### MATERIAL FOR THE TASK
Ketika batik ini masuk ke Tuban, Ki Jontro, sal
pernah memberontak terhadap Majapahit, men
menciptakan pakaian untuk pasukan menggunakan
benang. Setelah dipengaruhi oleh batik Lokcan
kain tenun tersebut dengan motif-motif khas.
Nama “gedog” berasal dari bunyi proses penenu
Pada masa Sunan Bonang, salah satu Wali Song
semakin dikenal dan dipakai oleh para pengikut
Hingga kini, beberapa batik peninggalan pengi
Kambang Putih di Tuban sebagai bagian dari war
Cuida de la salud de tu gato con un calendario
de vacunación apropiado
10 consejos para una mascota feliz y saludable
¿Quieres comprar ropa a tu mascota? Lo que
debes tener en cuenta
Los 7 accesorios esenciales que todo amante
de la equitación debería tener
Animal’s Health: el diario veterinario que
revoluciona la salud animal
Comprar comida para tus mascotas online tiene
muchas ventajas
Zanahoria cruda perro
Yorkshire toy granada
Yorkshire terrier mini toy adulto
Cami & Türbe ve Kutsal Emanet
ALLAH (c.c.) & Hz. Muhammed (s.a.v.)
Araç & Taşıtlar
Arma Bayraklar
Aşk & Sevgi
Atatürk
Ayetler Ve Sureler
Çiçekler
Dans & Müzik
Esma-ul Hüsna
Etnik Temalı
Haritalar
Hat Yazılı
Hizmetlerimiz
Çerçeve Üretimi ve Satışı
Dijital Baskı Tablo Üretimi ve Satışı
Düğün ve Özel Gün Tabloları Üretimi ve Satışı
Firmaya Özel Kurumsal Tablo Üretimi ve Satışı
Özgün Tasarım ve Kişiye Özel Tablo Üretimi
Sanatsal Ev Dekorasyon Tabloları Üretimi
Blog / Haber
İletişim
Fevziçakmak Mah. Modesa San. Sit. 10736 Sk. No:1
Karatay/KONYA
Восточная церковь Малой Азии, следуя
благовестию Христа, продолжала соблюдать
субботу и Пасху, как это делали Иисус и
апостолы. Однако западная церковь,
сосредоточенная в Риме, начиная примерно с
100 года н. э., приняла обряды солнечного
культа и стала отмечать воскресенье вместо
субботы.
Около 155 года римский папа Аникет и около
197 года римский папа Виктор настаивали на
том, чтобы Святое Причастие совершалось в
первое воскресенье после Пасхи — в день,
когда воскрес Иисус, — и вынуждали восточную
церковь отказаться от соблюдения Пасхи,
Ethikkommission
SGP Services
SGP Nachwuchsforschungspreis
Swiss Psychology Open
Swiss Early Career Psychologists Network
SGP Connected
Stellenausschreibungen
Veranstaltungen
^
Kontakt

### WORK REQUIRED
Exactness is what counts here: write out every record again.

### RESULT FOR THIS EXERCISE
Ketika batik ini masuk ke Tuban, Ki Jontro, sal
pernah memberontak terhadap Majapahit, men
menciptakan pakaian untuk pasukan menggunakan
benang. Setelah dipengaruhi oleh batik Lokcan
kain tenun tersebut dengan motif-motif khas.
Nama “gedog” berasal dari bunyi proses penenu
Pada masa Sunan Bonang, salah satu Wali Song
semakin dikenal dan dipakai oleh para pengikut
Hingga kini, beberapa batik peninggalan pengi
Kambang Putih di Tuban sebagai bagian dari war
Cuida de la salud de tu gato con un calendario
de vacunación apropiado
10 consejos para una mascota feliz y saludable
¿Quieres comprar ropa a tu mascota? Lo que
debes tener en cuenta
Los 7 accesorios esenciales que todo amante
de la equitación debería tener
Animal’s Health: el diario veterinario que
revoluciona la salud animal
Comprar comida para tus mascotas online tiene
muchas ventajas
Zanahoria cruda perro
Yorkshire toy granada
Yorkshire terrier mini toy adulto
Cami & Türbe ve Kutsal Emanet
ALLAH (c.c.) & Hz. Muhammed (s.a.v.)
Araç & Taşıtlar
Arma Bayraklar
Aşk & Sevgi
Atatürk
Ayetler Ve Sureler
Çiçekler
Dans & Müzik
Esma-ul Hüsna
Etnik Temalı
Haritalar
Hat Yazılı
Hizmetlerimiz
Çerçeve Üretimi ve Satışı
Dijital Baskı Tablo Üretimi ve Satışı
Düğün ve Özel Gün Tabloları Üretimi ve Satışı
Firmaya Özel Kurumsal Tablo Üretimi ve Satışı
Özgün Tasarım ve Kişiye Özel Tablo Üretimi
Sanatsal Ev Dekorasyon Tabloları Üretimi
Blog / Haber
İletişim
Fevziçakmak Mah. Modesa San. Sit. 10736 Sk. No:1
Karatay/KONYA
Восточная церковь Малой Азии, следуя
благовестию Христа, продолжала соблюдать
субботу и Пасху, как это делали Иисус и
апостолы. Однако западная церковь,
сосредоточенная в Риме, начиная примерно с
100 года н. э., приняла обряды солнечного
культа и стала отмечать воскресенье вместо
субботы.
Около 155 года римский папа Аникет и около
197 года римский папа Виктор настаивали на
том, чтобы Святое Причастие совершалось в
первое воскресенье после Пасхи — в день,
когда воскрес Иисус, — и вынуждали восточную
церковь отказаться от соблюдения Пасхи,
Ethikkommission
SGP Services
SGP Nachwuchsforschungspreis
Swiss Psychology Open
Swiss Early Career Psychologists Network
SGP Connected
Stellenausschreibungen
Veranstaltungen
^
Kontakt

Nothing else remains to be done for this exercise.